Но даже если потепление не произойдет, давайте предположим и такую альтернативу, то при российском ледокольном флоте проводка кораблей по Северному морпути и в нынешних условиях оказывается абсолютно реальной, рентабельной и конкурентоспособной. Тем более, что в условиях Крайнего Севера никакие сомалийские пираты не заведутся, а весь путь находится под контролем одной страны, которая в состоянии полностью гарантировать безопасность. Иными словами, тут получается очень перспективный проект. И, возможно, именно этим и объясняется спонтанно возникшее желание Трампа прикупить Гренландию – она была бы нужна, чтобы Штаты могли проложить свой собственный северный морской путь. Но тут, насколько мы знаем, вопрос несколько подзавис. Так или иначе, понятно, что российские инвестиции в Северный морской путь как минимум альтернативны «Поясу и пути». То есть Россия играет в беспроигрышную игру. Если развивается наземный «Пояс и путь» – развивается наземный вариант глобальной транспортировки товаров. Не развивается «Пояс и путь» – ну, тем больше будет нагрузка на Северный морской путь. Без проблем.

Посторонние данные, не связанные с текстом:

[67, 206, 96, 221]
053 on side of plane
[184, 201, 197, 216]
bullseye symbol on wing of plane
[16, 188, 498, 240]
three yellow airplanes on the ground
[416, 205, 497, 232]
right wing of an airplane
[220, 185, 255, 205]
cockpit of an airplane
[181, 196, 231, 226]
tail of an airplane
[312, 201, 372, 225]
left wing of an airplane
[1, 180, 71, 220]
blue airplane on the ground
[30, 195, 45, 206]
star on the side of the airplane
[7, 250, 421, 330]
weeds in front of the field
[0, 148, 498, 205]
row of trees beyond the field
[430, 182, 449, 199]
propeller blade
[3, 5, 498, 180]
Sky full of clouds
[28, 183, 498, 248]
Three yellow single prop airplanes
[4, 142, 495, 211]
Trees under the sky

– Смотрите, как интересно получается. В глобальном, метафизическом смысле дела у России, как центра Русского мира, идут не очень хорошо. Идея справедливости сильно подвисает. Идеологии нет. Зато есть целый ряд, или даже система вот таких геополитических и бизнесовых шагов. Логичных, просчитанных, эффективных. И в сочетании с политическими и военными успехами в дальнем зарубежье это дает основания для осторожного оптимизма по поводу общих перспектив.

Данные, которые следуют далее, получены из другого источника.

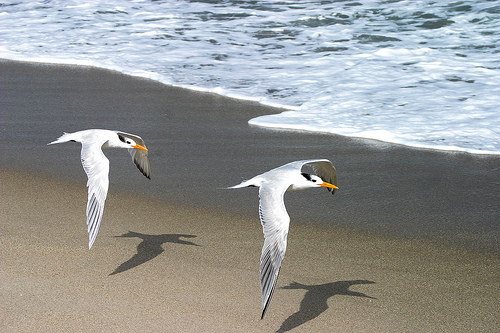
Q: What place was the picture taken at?
A: It was taken at the beach.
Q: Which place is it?
A: It is a beach.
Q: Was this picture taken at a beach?
A: Yes, it was taken in a beach.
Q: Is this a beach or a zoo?
A: It is a beach.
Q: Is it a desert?
A: No, it is a beach.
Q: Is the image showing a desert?
A: No, the picture is showing a beach.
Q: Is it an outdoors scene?
A: Yes, it is outdoors.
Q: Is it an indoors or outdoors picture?
A: It is outdoors.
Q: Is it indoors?
A: No, it is outdoors.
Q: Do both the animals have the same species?
A: Yes, all the animals are birds.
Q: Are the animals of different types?
A: No, all the animals are birds.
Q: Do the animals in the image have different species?
A: No, all the animals are birds.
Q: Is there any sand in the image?
A: Yes, there is sand.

– Да. То есть в этом плане все выстраивается неплохо. Опять же, я могу, может быть, догадываться либо спекулировать по поводу причин, почему это не получает идеологического обоснования. Ну, возможно, в том числе из желания не быть слишком понятным. Потому что, когда субъект слишком понятен, он становится и предсказуемым в гораздо большей степени, нежели ему хотелось. В международных отношениях высокая степень прозрачности и предсказуемости – куда чаще минус, нежели плюс.

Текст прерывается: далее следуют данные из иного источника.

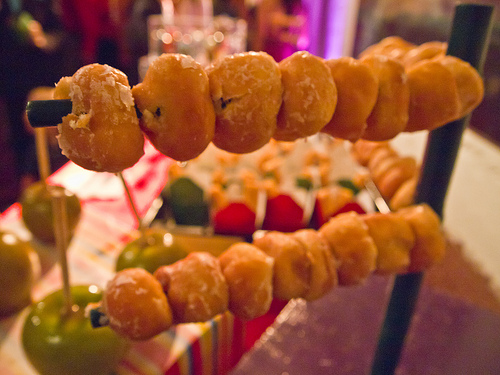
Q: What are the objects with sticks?
A: Apples.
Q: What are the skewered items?
A: Donuts.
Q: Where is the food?
A: At a party.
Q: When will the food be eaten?
A: When people at it.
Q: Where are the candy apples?
A: On a table.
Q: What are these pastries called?
A: Donut holes.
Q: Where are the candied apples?
A: On the table.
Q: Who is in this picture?
A: No one.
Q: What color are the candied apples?
A: Green.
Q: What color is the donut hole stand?
A: Black.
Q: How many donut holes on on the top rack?
A: Eight.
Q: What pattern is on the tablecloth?
A: Striped.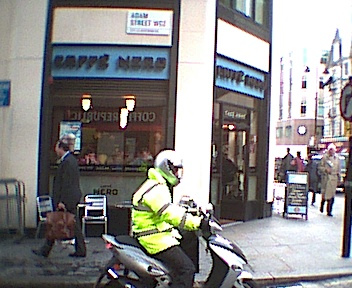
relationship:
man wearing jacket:
[128, 145, 211, 288] [127, 167, 203, 256]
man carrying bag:
[30, 138, 87, 259] [44, 205, 78, 242]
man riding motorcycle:
[128, 145, 211, 288] [93, 195, 257, 287]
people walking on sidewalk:
[281, 144, 343, 217] [220, 178, 352, 280]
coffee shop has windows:
[35, 38, 273, 237] [47, 102, 171, 173]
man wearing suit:
[30, 138, 87, 259] [39, 151, 86, 254]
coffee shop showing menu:
[35, 38, 273, 237] [283, 171, 311, 220]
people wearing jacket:
[281, 147, 293, 187] [282, 154, 294, 169]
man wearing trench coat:
[318, 142, 344, 218] [318, 154, 342, 199]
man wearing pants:
[128, 145, 211, 288] [146, 228, 202, 287]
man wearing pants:
[30, 138, 87, 259] [37, 203, 86, 254]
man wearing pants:
[318, 142, 344, 218] [319, 196, 335, 213]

– Ну, «хитрый план Путина» – это уже анекдот.
– Но при этом у него получается! Правда, я не уверен, что здесь есть некий план. Скорее есть какое-то общее видение, а решения принимаются по ходу в зависимости от конкретных раскладов. Если вы заметили, Россия гораздо эффективнее использует ошибки контрагентов, нежели проявляет свои инициативы… А переигрывание ошибок контрагентов зачастую оказывается очень точечным и очень эффективным.
– В общем, как в дзюдо: использовать силу противника, ловить на ошибках.
– По большому счету да, пока это дзюдо. И не исключено, что до нового передела, до того, как контуры нового мирового порядка вырисуются, это самая благодарная тактика. Россия явно не готова взвалить на себя роль одного из творцов и архитекторов нового мирового порядка. К сожалению, сфера производства смыслов на сегодня запущена, хотя в Советском Союзе она развивалась хорошо. Но на сегодня получается, что действовать на уровне конструкта, на уровне идеи, когда «додумывание» третьей стороной будет приводить к предсказуемым результатам, традиционно хорошо умела англосаксонская цивилизация, и традиционно хорошо умеет Индия.
– Может быть, Советский Союз как раз надорвался с этой своей глобальной миссией. А нынешняя тактика более практичная и жизнеспособная.
– Советский Союз надорвался не с миссией. Он надорвался по мере деградации способности работать с идеей, работать с концептом. Когда ее нужно было ре-интерпретировать, переосмыслить в связи с тем, что изменился уклад – не смогли, а вместо этого стали превращать изначальную идею в железобетонное догматичное учение. Куда более логичным было бы ее развивать по ходу изменения условий, как это делает Китай, и постоянно адаптировать под нужды сегодняшнего дня. Но, к сожалению, так получилось, что, вознеся какую-то часть учения на пьедестал, превратив его в нечто сакральное, тем самым все очень сильно затормозили, и отрезали пространство для дальнейшего маневра. Это не надрыв, это вымывание из политического класса тех людей, той прослойки, которая была бы способна работать с концептами, работать с идеями и конструктами. Поскольку уже тот же Суслов, при всем к нему уважении, уже только реагировал, он был чистым охранителем, но не творцом. А вот до него творцы были. Хотя и творили сообразно нормам и критериям своей эпохи, об этом забывать тоже не стоит.